INSTRUCTIONS TO FOLLOW: For the records that follow, please set down exactly the lines between the one holding "index dip: (65, 110)" and the one holding "pinky tip: (291, 259)", inclusive, and only those.

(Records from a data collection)

┄┄┄┄┄┄┄┄┄┄

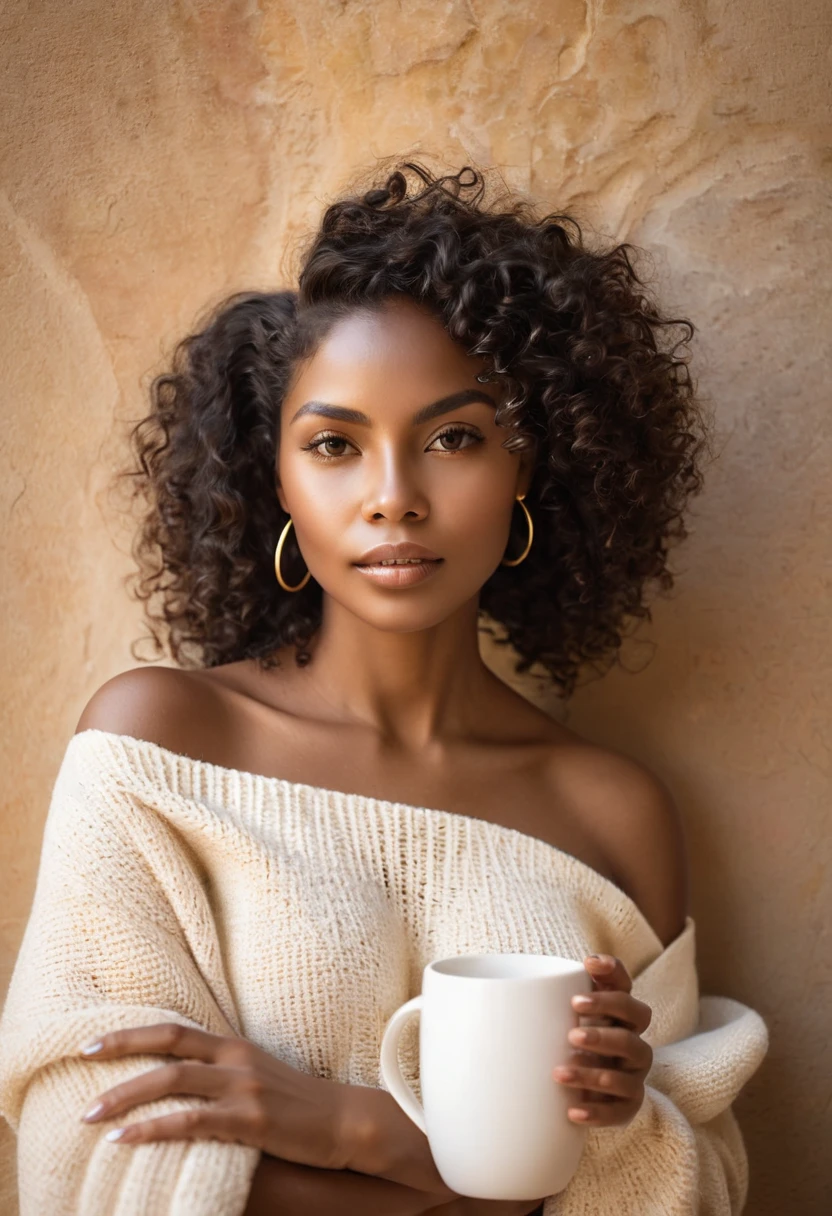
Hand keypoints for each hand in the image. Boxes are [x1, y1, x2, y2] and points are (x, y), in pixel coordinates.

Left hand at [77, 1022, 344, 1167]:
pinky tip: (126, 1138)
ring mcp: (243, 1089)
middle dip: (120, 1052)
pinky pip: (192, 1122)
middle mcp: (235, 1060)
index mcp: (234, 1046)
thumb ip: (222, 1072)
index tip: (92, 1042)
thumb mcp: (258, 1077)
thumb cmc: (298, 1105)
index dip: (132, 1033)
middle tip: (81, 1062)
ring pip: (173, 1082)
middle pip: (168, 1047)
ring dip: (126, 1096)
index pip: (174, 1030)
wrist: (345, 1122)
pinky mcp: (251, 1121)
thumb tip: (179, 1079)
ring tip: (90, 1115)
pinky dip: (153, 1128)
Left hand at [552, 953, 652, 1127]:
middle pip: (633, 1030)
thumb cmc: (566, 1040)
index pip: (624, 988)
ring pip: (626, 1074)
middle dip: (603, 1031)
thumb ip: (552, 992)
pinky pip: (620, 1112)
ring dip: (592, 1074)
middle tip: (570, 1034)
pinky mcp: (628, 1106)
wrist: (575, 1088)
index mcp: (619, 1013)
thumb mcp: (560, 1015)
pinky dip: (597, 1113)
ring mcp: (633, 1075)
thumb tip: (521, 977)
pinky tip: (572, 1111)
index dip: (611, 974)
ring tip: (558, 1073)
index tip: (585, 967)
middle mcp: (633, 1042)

┄┄┄┄┄┄┄┄┄┄

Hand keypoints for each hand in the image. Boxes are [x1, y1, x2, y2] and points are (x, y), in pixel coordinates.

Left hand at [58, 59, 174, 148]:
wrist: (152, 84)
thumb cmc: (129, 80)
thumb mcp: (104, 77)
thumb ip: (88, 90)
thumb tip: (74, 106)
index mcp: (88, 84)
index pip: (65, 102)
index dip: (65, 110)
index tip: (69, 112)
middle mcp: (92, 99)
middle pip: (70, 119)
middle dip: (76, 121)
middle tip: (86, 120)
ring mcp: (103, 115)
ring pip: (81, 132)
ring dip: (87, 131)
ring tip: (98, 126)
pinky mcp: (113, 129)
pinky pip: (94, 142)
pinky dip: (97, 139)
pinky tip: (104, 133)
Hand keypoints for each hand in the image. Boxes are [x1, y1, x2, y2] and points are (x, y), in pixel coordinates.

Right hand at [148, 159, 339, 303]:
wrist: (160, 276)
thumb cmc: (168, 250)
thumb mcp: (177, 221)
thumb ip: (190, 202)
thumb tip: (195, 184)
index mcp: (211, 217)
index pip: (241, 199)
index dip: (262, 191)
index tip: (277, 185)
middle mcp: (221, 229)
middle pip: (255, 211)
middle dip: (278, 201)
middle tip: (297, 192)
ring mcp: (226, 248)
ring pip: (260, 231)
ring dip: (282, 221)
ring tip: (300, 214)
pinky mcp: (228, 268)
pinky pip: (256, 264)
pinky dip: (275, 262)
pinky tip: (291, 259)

┄┄┄┄┄┄┄┄┄┄

THE COMPLETED TASK:
index dip: (65, 110)
index tip: (69, 112)
middle mcp: (92, 99)
middle pip: (70, 119)
middle dip: (76, 121)
middle tip: (86, 120)
ring mcp: (103, 115)
ring pip: (81, 132)
ring dip: (87, 131)
ring tip: (98, 126)
pinky mcp: (113, 129)
pinky pip: (94, 142)
pinky dip: (97, 139)
pinky tip: (104, 133)
Hand keypoints for each hand in the image. Boxes are [x1, y1, x2, y2] and points are (x, y), in pixel coordinates.

Right hand at [148, 159, 339, 303]:
wrist: (160, 276)
thumb cmc: (168, 250)
thumb mcp: (177, 221)
thumb ip: (190, 202)
thumb tip: (195, 184)
index mcp: (211, 217)
index pip: (241, 199)
index dip: (262, 191)
index tip: (277, 185)
middle mcp: (221, 229)
middle pip: (255, 211)
middle dip: (278, 201)
middle tip: (297, 192)
ring mcp: (226, 248)
ring pip: (260, 231)
ring dip: (282, 221)
ring tip: (300, 214)
pinky mcp: (228, 268)
pinky pip: (256, 264)
pinky dip: (275, 262)
pinky tip: (291, 259)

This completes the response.